College football, given its small sample sizes and complex program hierarchy, makes the search for apples-to-apples comparisons difficult. This drives interest and debate across the sport, but it also complicates evaluating players and teams under single sets of criteria. More than any sport, college football has to rely on narrative.
Unfortunately, narrative can be an opaque witch's brew of ingredients. And for some Heisman voters, nebulous "character" assessments are major components of their recipes, the rogue spice that overwhelms otherwise reasonable judgment. Call it the Manziel Effect.
All of which is to say, some Heisman voters will be motivated to find compelling reasons not to vote for Winston. Between that and voters' tendency to prefer a fresh winner, I don't see Winston winning again.
(On a side note, I've never understood how the crab leg story was allowed to run its course. I've lived in two major college towns, each bigger than Tallahassee, and I'm positive a reigning Heisman trophy winner who pilfered a small amount of produce would have at least been given the opportunity to return or pay for the items. I'm not saying this double standard is fair, but do you think Peyton Manning would get a speeding ticket in Denver?)
3. The semifinals sites will cause handwringing.
The playoff selection committee has been pretty vague about how it will choose teams for its inaugural College Football Playoff. Its website gives lip service to strength of schedule, common opposition, and conference championships, but it leaves the interpretation open enough to allow committee members plenty of space in choosing teams.
However, one thing it is fairly specific about is the assignment of the semifinal sites. In each playoff year, the committee will be able to pair the two semifinal games with the two host sites in that year's rotation. This may seem like a formality, but the examples given illustrate a slippery slope. For example, this year's sites are the Rose Bowl and Sugar Bowl, the former being UCLA's home stadium while the latter is an informal home for LSU. In cases where UCLA or LSU is seeded third or fourth, the committee explains, it would be unfair for them to play a higher seeded team as a virtual home team. They call this "geographical disadvantage."
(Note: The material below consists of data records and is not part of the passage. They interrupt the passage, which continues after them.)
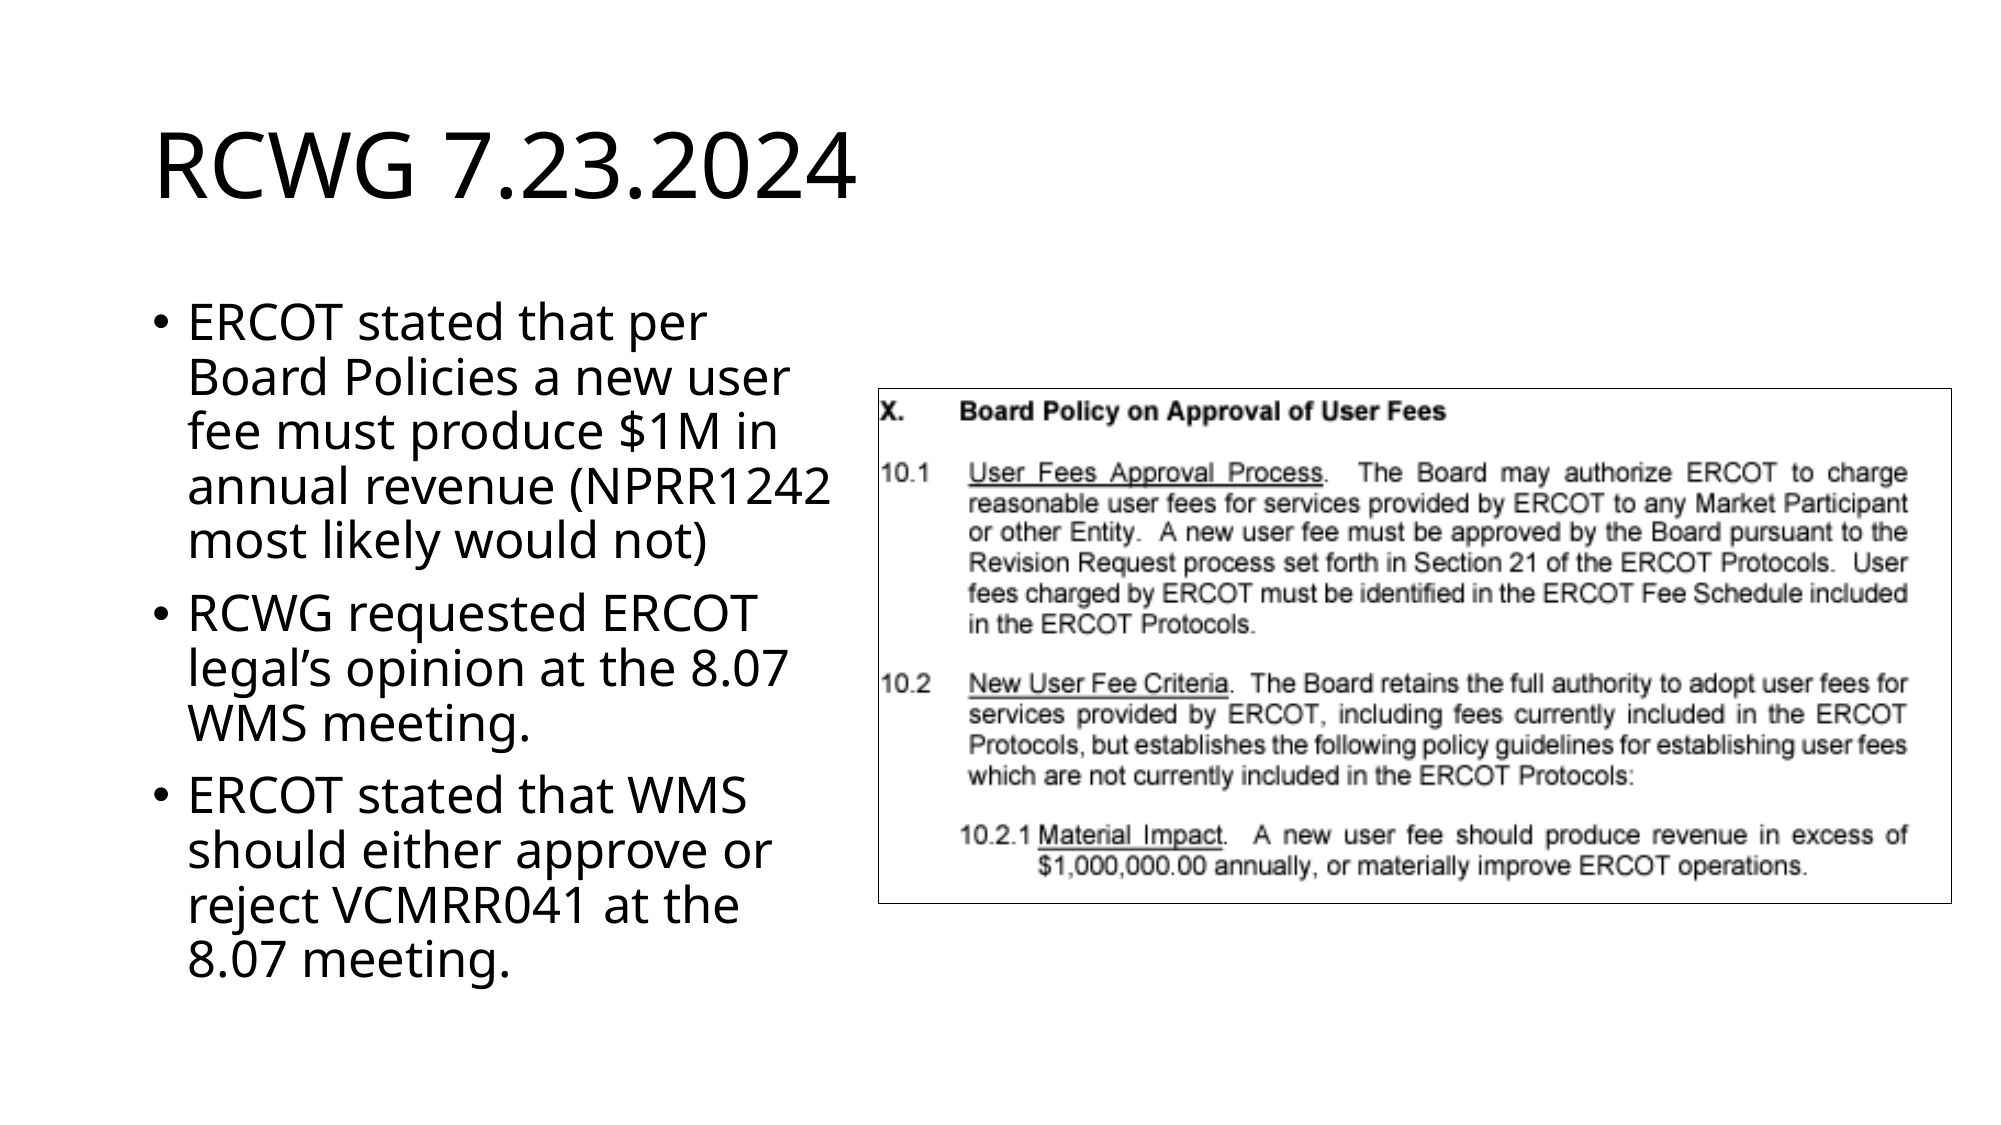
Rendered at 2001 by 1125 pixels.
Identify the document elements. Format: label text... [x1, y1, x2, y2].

list ERCOT stated that per Board Policies a new user fee must produce $1M in annual revenue (NPRR1242 most likely would not) RCWG requested ERCOT legal’s opinion at the 8.07 WMS meeting. ERCOT stated that WMS should either approve or reject VCMRR041 at the 8.07 meeting. [137, 289, 859, 1004]
title RCWG 7.23.2024 [137, 59, 1863, 278]
picture [878, 387, 1952, 905]
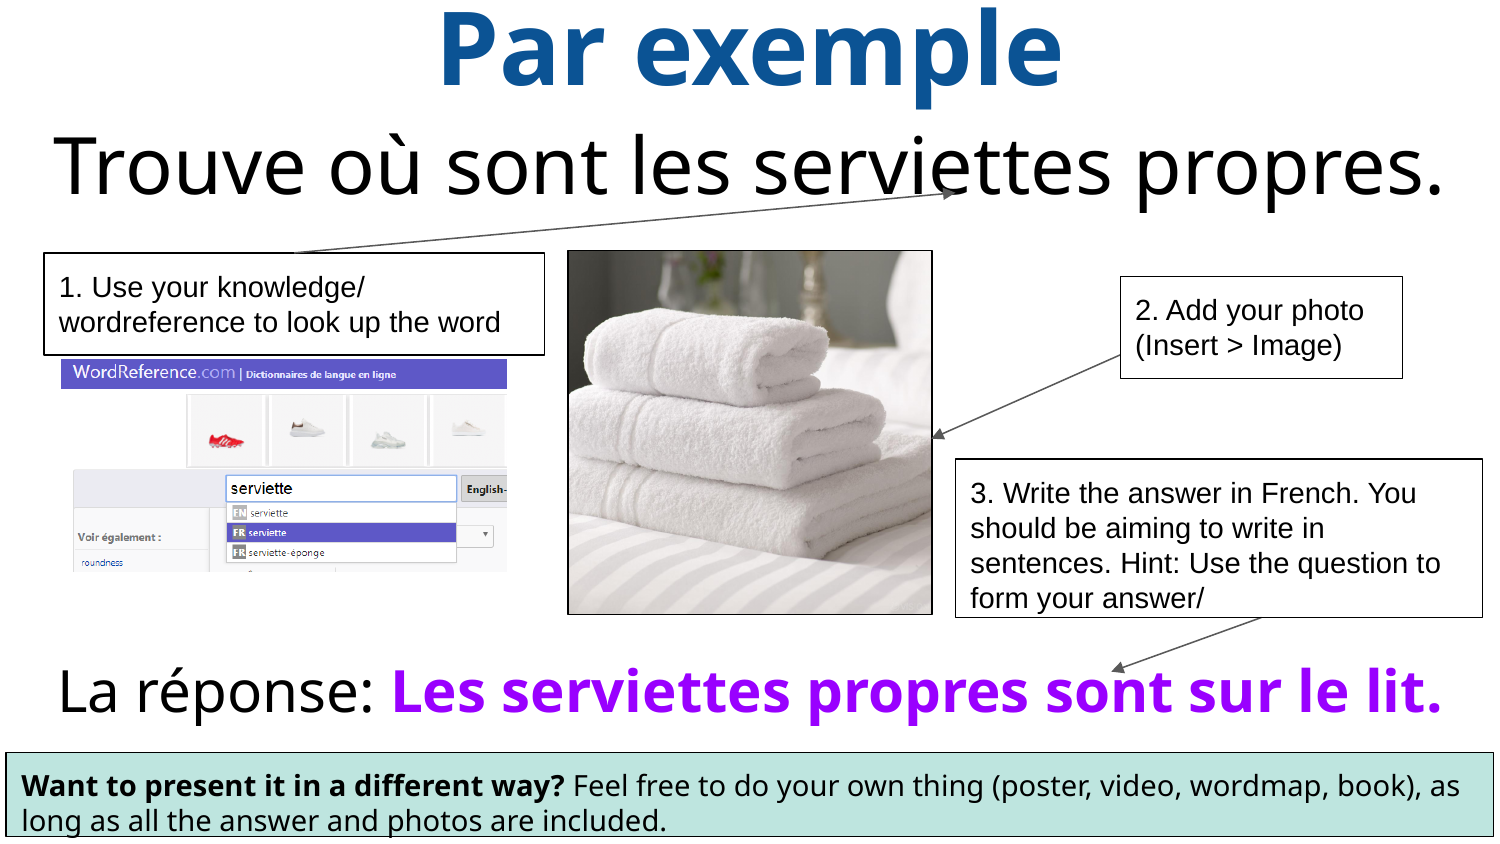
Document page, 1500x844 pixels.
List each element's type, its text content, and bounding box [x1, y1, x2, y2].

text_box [1110, 617, 1262, 672]
text_box 1. Use your knowledge/ wordreference to look up the word [43, 252, 545, 355]
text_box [293, 192, 956, 254]
text_box 3. Write the answer in French. You should be aiming to write in sentences. Hint: Use the question to form your answer/ [955, 459, 1483, 618]
text_box Par exemple [17, 0, 1483, 100]
text_box Trouve où sont les serviettes propres. [17, 100, 1483, 227]
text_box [930, 354, 1121, 439]
text_box La réponse: Les serviettes propres sont sur le lit. [17, 638, 1483, 752]
picture [568, 254, 932, 614]
text_box Want to present it in a different way? Feel free to do your own thing (poster, video, wordmap, book), as long as all the answer and photos are included. [6, 752, 1494, 837]
picture [60, 359, 507, 572]
text_box 2. Add your photo (Insert > Image) [1120, 276, 1403, 379]
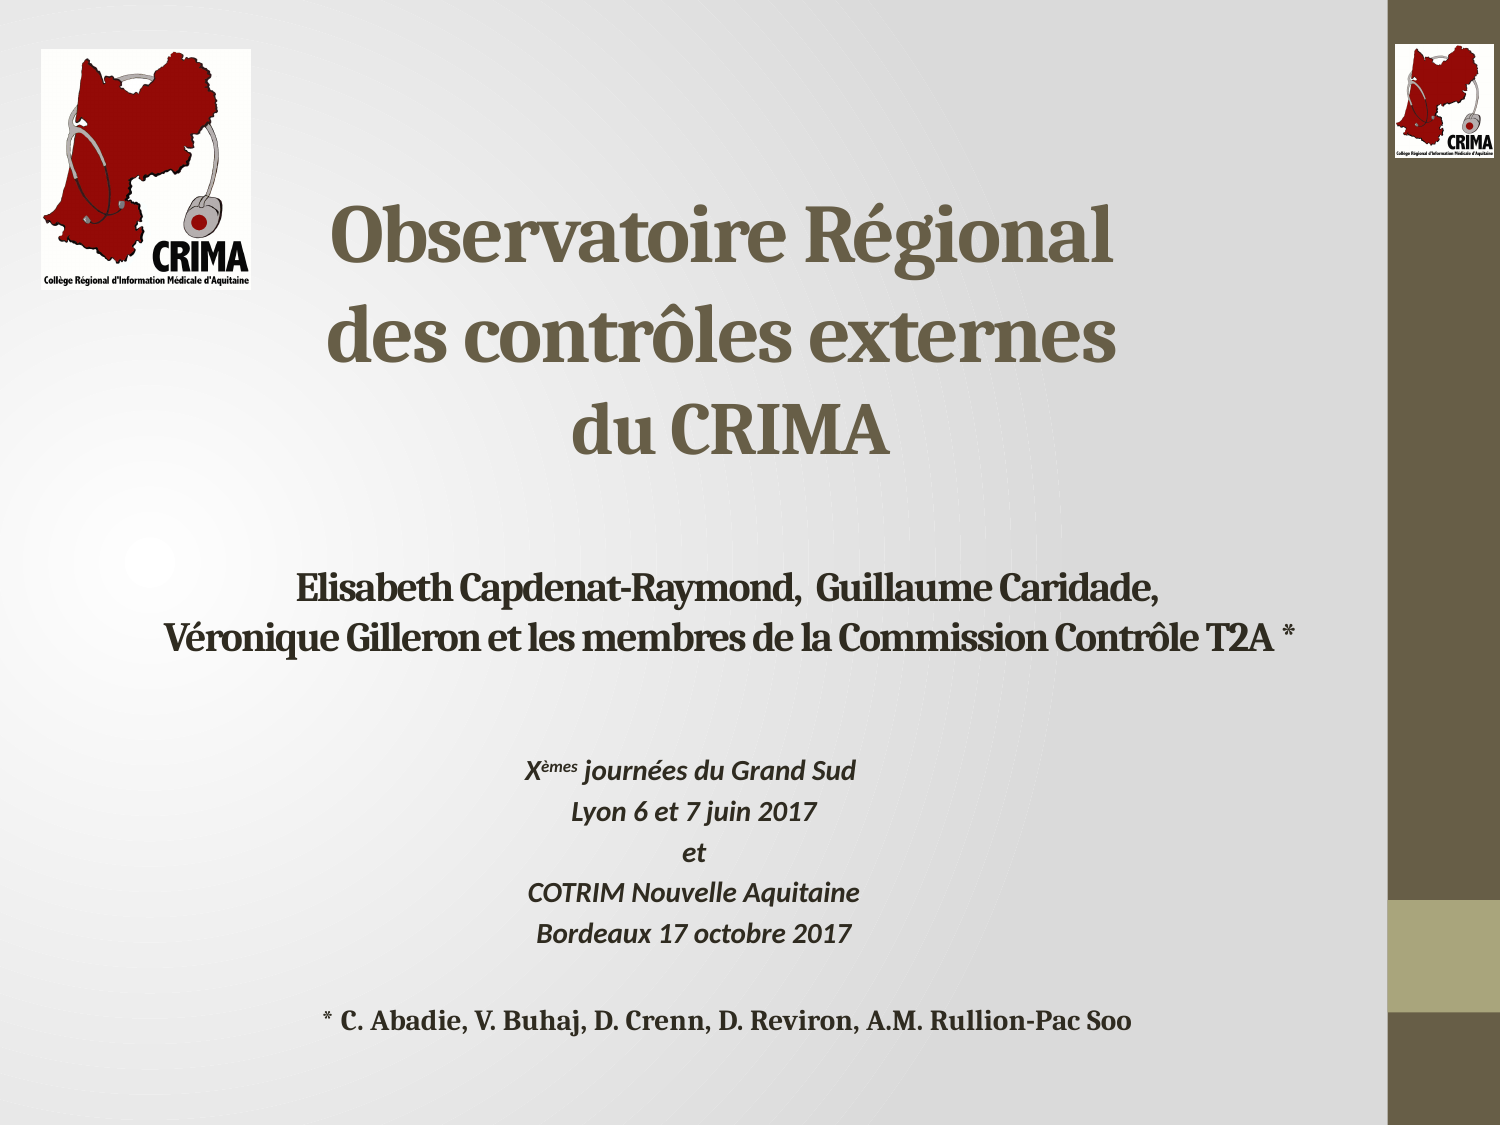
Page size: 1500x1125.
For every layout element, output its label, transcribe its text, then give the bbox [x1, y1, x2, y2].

picture [40, 48, 251, 291]
title Observatoire Régional des contrôles externes du CRIMA Elisabeth Capdenat-Raymond, Guillaume Caridade, Véronique Gilleron et les membres de la Commission Contrôle T2A * [105, 201, 1357, 708]
text_box * C. Abadie, V. Buhaj, D. Crenn, D. Reviron, A.M. Rullion-Pac Soo [22, 993, 1357, 1089]
picture [1395, 44, 1494, 158]
subtitle Xèmes journées du Grand Sud Lyon 6 et 7 juin 2017 et COTRIM Nouvelle Aquitaine Bordeaux 17 octobre 2017 [338, 720, 1050, 963]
I can appreciate the sentiment here. The committee is largely modeled after the NCAA basketball tournament's selection committee, and geographic placement is an underrated responsibility that group must address as it builds its postseason. And yet, I think the football committee underestimates just how petty college football coaches can be if they think avoiding obvious geographical advantages for the No. 3 and 4 seeds will be enough.
Using this year's sites as an example, wouldn't teams built for a slower pace, like Stanford or Michigan State, prefer to play up-tempo opponents on the natural grass of Pasadena rather than the artificial surface in New Orleans? And, given the SEC's historical ties to the Sugar Bowl or the Big Ten and Pac 12's to the Rose Bowl, is there a logistic advantage for teams from those conferences who have recently played at those sites?
And what about the list of sites in general? Most bowls are held in the South or Southwest, a logical choice for December and January. But by definition, isn't that a disadvantage for teams from the Big Ten or Pac 12?
These games have to be played somewhere, and knowing this crowd, someone is going to be unhappy about just where that somewhere is. I give the committee credit for identifying a potentially obvious complaint, but this is going to be an issue no matter how considerate they are. That's how it always ends.